Hoje voltou a amanhecer.
Cedinho e com chuva.
É sempre assim, amanhece cedinho.
Com chuva… nem sempre.
Às vezes, a rasgar, mesmo que lentamente, o crepúsculo da manhã,
Vem o sol para raiar sobre a terra,
Para a iluminar,
Para lhe dar vida.
Se em dias de calor, sinto uma brisa fresca que vem do mar, ou da montanha,
Invade-me uma sensação quente e harmoniosa
Que vem de dentro de mim
E sinto-me feliz.
Raros momentos em que penso estar de bem com a vida.
Se calhar, é disso que mais saudades vou ter, quando morrer.
Será que essa brisa a sinto, lá para onde vou?
Será que tu, meu amigo, a sentes, lá onde estás?
Hoje amanheceu. Cedinho e com chuva.
Amanhece sempre muito cedinho. Mas com chuva…
Essa chuva que hoje, enquanto me salpicava a cara à medida que dela tentava fugir,
Me invadiu por mais uma sensação da qual já nem sequer me lembrava.
Resultado talvez, do contraste entre o frio dos salpicos da chuva, e as faces ainda amornadas pelo quente de uma noite no conforto do meu leito.
E lembrei-me de ti.
Lembro-me muitas vezes de ti.
Daqueles tempos em S. João da Madeira em que começávamos o dia em correria, porque estávamos sempre atrasados para o trabalho.
Das correrias para o Centro de formação, à noite, para onde corríamos também, sempre atrasados.
Das nossas irresponsabilidades de jovens adolescentes, e do quanto nos divertíamos com elas.
Gargalhadas que não tinham preço.
Irresponsabilidades que não tinham maldade.
Lembrei-me de ti,
não só porque as gotas frias da chuva,
ao baterem na minha cara quando delas tentava fugir,
em contraste com o mormaço das minhas faces,
resultado de mais uma noite, apesar de tudo curta, me devolveu à lembrança outros tempos bem mais áureos,
dos quais tenho saudades.
Mas também porque estamos em Outubro,
e este mês,
para todos nós que somos teus amigos,
nos devolve à lembrança a dor de quem perde alguém que tanto estima.
Este mês que nos devolve à lembrança que todos os dias são o nosso último dia,
e por isso o temos de viver na sua plenitude, no melhor da nossa capacidade.

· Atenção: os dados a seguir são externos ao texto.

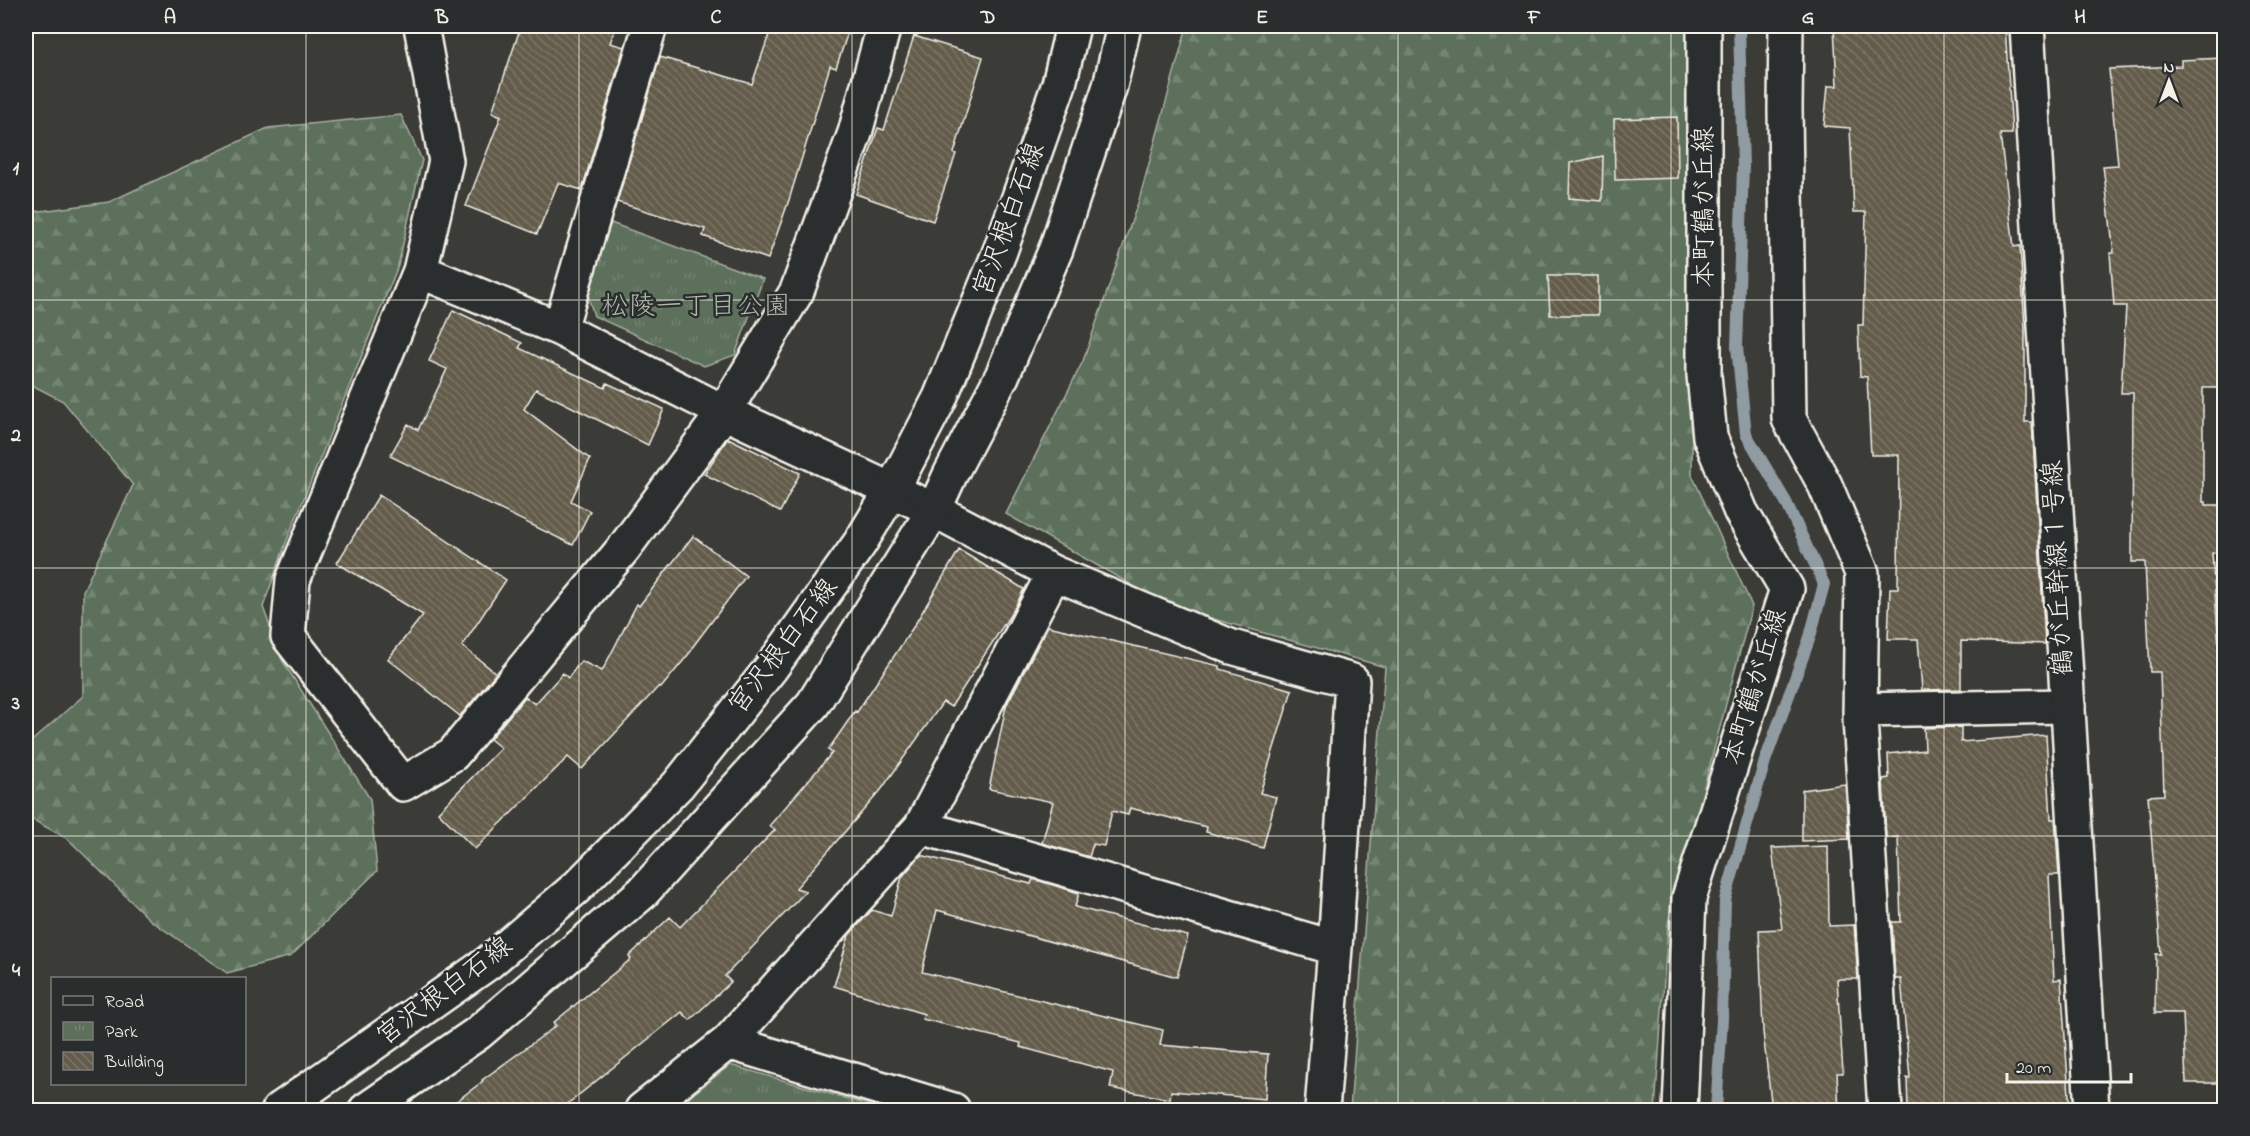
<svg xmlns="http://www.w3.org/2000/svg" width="2250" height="1136" font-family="'Indie Flower','Klee One',sans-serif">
<defs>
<pattern id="forest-firs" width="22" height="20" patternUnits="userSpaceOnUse" patternTransform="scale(1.5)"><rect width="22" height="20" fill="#5c705b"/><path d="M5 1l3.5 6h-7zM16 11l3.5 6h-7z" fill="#748573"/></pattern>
<pattern id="park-tufts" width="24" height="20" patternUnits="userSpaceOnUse" patternTransform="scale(1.5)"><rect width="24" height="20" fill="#5c705b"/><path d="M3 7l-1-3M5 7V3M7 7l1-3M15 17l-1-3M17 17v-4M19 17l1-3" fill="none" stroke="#748573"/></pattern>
<pattern id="building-back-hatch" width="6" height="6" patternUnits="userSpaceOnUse" patternTransform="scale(1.5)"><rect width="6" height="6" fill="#645c4c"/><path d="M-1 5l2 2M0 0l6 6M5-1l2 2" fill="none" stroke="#7b7466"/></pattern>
</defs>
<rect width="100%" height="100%" fill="#3b3b37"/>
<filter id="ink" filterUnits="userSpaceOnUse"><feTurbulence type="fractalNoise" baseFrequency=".0167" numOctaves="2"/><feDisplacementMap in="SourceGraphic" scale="12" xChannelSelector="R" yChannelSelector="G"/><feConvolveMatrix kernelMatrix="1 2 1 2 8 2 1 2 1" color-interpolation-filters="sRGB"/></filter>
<g filter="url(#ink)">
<path fill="url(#forest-firs)" stroke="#a8b0a2" stroke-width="1.5" d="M1187,26H1693L1692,475L1752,606L1668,923L1655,1110H1350L1385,667L1171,607L1006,514L1083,361L1139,200Z
M401,115L422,160L398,266L287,540L263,607L282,660L370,799L377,871L291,956L227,973L150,920L68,839L26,816V746L83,696V591L133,485L63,401L26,382V213L109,202L268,128Z"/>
<path fill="url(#park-tufts)" stroke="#a8b0a2" stroke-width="1.5" d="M611,223L763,279L735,355L704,366L594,316L586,290Z
M730,1065L886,1110H673Z"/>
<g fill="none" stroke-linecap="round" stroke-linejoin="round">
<path stroke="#919ca2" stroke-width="12" d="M1716,1110L1722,1020L1725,900L1765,761L1810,637L1824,584L1786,502L1746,434L1737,347L1743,167L1739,26"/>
</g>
<path fill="url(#building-back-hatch)" stroke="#f4f1e8" stroke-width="1.5" d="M521,26H616L610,43L624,47L582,190L558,183L537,234L466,206L501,116L492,112Z
M772,26H850L836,68L830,66L789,200L768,259L703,236L705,229L617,202L660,57L752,84Z
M1834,26H2005L2012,134H2000L2014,247L2020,246L2025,329V422H2032L2045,644L1961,641V689L1922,690L1918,639H1888L1890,588H1898L1899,455H1871L1867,377L1860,376L1858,325H1863L1866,212H1854L1850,128L1824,126L1828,86H1837Z
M914,36L983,57L954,153L956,154L933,221L856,194L878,128L884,130Z
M2224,58V388H2203V502H2206V505H2224V553H2212L2224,712V758H2218L2219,867L2224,866V1083H2186L2183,1013H2155L2156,954H2161L2148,796L2164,795L2160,672H2150L2145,562H2132L2133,393H2121L2126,306H2114L2110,253H2114L2103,166L2118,165L2109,69L2181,66V60Z
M1677,117L1678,178L1615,180L1614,119Z
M1603,156L1602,201L1569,198L1570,163Z
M1548,276H1598V315H1550Z
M453,310L522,343L519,348L605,388L607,383L664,409L648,445L536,389L524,409L590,459L571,501L590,511L573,545L390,456L408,424L418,430L447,369L429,361Z
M728,438L800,473L780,512L704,474Z
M379,495L506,580L462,646L496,673L460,716L388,659L423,615L337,563Z
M693,536L746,576L691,649L692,650L661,688L659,686L582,769L568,757L475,849L438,812L501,748L490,739L525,697L535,704L563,673L568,678L581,661L602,671L637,604L639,606Z
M959,550L1024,589L1014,609L951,707L943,702L881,790L796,888L806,891L725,976L731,982L690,1020L682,1012L560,1110H445L483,1081L482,1080L556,1026L553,1023L631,959L629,956L670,917L680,927L775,830L769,826L832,753L828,750L855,711L857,712L914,626Z
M1048,626L1220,666V669L1292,690L1260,793L1276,797L1263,848L1206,832L1207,827L1130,808L1128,815L1112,811L1104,846L1093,844L1089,857L1042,843L1053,802L989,789L1006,706Z
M1961,727V742L2046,735L2051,819H2055L2059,875H2049L2054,980L2061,979L2070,1110H1908L1907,1078H1910L1901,979H1895L1892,922H1901L1898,837L1886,838L1883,779L1889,778L1888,754L1925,750L1924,728Z
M1845,784L1849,839L1802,841V790Z
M1828,846L1829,926L1854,925L1858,979H1837L1843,1073H1837L1839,1110H1772L1763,1032L1759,930L1782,929L1772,848Z
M921,855L1031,884L1033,879L1079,893L1075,907L1188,936L1177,977L937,910L922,972L1163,1030L1160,1045L1268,1054L1265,1099L1171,1091L1170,1099L1110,1088L1113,1072L1020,1047L1021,1043L922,1019L924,1014L834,986L849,935L872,910L891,916L902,877Z"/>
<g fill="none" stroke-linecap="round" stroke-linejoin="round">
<defs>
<path id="street" d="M421,26L446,161L420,271L560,329L724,412L934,510L1054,573L1232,647L1352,681L1335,948L1322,1110
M1786,26L1785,108L1789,419L1825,485L1862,573L1860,719L1885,1110
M420,271L293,580L288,636L403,784L453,754L624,548L724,412L797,291L855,133L884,26
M560,329L650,26
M1860,710L2068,706
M921,827L1335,948
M728,1042L953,1110
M642,1110L728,1042L921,827L1054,573
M1680,1110L1689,898L1787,589L1741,512L1710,437L1704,375V26"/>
<path id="secondary" d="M2027,26L2092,1110
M279,1110L488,963L577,887L678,785L771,668L860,543L891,492L940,398L1000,251L1059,84L1073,26
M366,1110L478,1033L642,893L813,704L934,510L950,475L1002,376L1056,249L1110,86L1124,26"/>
</defs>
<use href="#street" stroke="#f4f1e8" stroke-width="38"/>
<use href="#secondary" stroke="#f4f1e8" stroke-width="38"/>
<use href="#street" stroke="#2a2d2e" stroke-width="33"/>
<use href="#secondary" stroke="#2a2d2e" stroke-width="33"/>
</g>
</g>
<path fill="none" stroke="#f4f1e8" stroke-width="1.5" stroke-opacity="0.55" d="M306,26V1110M579,26V1110M852,26V1110M1125,26V1110M1398,26V1110M1671,26V1110M1944,26V1110M26,300H2224M26,568H2224M26,836H2224"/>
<g text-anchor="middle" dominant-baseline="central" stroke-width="5" stroke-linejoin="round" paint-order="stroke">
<g font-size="27" fill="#f4f1e8" stroke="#2a2d2e">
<text transform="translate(1705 207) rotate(-90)">本町鶴が丘線</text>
<text transform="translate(1010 220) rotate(-70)">宮沢根白石線</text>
<text transform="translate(2059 568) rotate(-93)">鶴が丘幹線１号線</text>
<text transform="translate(784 647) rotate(-53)">宮沢根白石線</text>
<text transform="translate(1756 687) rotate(-73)">本町鶴が丘線</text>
<text transform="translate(445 992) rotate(-37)">宮沢根白石線</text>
</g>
<g font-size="27" fill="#b0b7a9" stroke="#2a2d2e">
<text x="696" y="307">松陵一丁目公園</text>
</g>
</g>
<rect width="2250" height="1136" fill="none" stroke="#2a2d2e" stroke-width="66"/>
<rect x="51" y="977" width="195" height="108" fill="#2a2d2e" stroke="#7b7b78" stroke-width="1.5"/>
<rect x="63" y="996" width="30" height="9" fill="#2a2d2e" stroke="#7b7b78" stroke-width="1.5"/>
<text x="105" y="1007" font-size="18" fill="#f4f1e8">Road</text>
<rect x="63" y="1022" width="30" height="18" fill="url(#park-tufts)" stroke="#7b7b78" stroke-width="1.5"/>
<text x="105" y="1037" font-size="18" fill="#f4f1e8">Park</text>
<rect x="63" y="1052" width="30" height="18" fill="url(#building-back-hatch)" stroke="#7b7b78" stroke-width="1.5"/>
<text x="105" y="1067" font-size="18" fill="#f4f1e8">Building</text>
<g transform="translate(2169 81)" stroke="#2a2d2e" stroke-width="4.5" paint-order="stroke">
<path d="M0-4.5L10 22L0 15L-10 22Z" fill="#f4f1e8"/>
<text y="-9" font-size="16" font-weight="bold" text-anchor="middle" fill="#f4f1e8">N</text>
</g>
<path d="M2007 1073v9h124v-9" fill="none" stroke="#f4f1e8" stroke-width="3"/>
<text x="2016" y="1073" font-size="18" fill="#f4f1e8" stroke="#2a2d2e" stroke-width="4.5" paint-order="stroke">20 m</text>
<rect x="33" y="33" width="2184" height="1070" fill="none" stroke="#f4f1e8" stroke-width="2"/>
<g font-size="20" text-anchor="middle" font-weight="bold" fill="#f4f1e8">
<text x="170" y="23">A</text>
<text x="442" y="23">B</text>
<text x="716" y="23">C</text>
<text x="988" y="23">D</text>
<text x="1262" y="23">E</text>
<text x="1534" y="23">F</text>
<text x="1808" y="23">G</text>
<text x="2080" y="23">H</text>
<text x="16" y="174">1</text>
<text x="16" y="441">2</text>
<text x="16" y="709">3</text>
<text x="16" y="976">4</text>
</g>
</svg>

E depois…quem sabe, se a canção que Vera Lynn imortalizou, estiver certa,
“Voltaremos a encontrar-nos,
Não sabemos onde
Não sabemos quando
Mas sei que voltaremos a encontrar-nos num dia ensolarado.”
António Magalhães
Dedicado ao meu amigo Martins (Quim Luís), em mais um aniversário da sua abrupta partida para o outro lado.